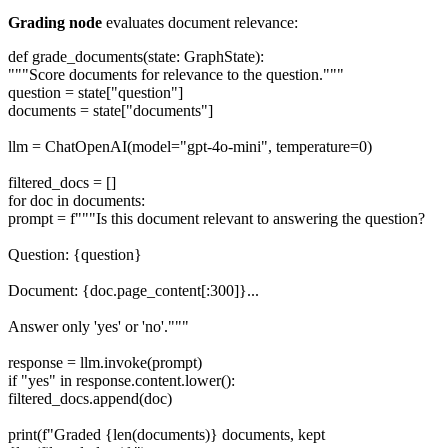
Grading node
evaluates document relevance:
def grade_documents(state: GraphState):
"""Score documents for relevance to the question."""
question = state["question"]
documents = state["documents"]
llm = ChatOpenAI(model="gpt-4o-mini", temperature=0)
filtered_docs = []
for doc in documents:
prompt = f"""Is this document relevant to answering the question?
Question: {question}
Document: {doc.page_content[:300]}...
Answer only 'yes' or 'no'."""
response = llm.invoke(prompt)
if "yes" in response.content.lower():
filtered_docs.append(doc)
print(f"Graded {len(documents)} documents, kept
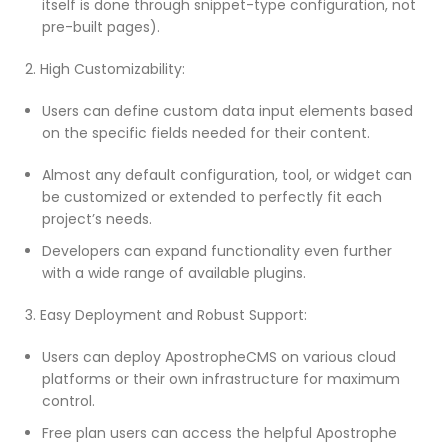
itself is done through snippet-type configuration, not
pre-built pages).
2. High Customizability:
Users can define custom data input elements based
on the specific fields needed for their content.
Almost any default configuration, tool, or widget can
be customized or extended to perfectly fit each
project’s needs.
Developers can expand functionality even further
with a wide range of available plugins.
3. Easy Deployment and Robust Support:
Users can deploy ApostropheCMS on various cloud
platforms or their own infrastructure for maximum
control.
Free plan users can access the helpful Apostrophe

# [WORK ITEM]
Give an exact copy of the lines from the one with "project’s needs." through the end of the entries, both ends included.

# [SOLUTION FOR THIS PROBLEM]
project’s needs.
Developers can expand functionality even further
with a wide range of available plugins.
3. Easy Deployment and Robust Support:
Users can deploy ApostropheCMS on various cloud
platforms or their own infrastructure for maximum
control.
Free plan users can access the helpful Apostrophe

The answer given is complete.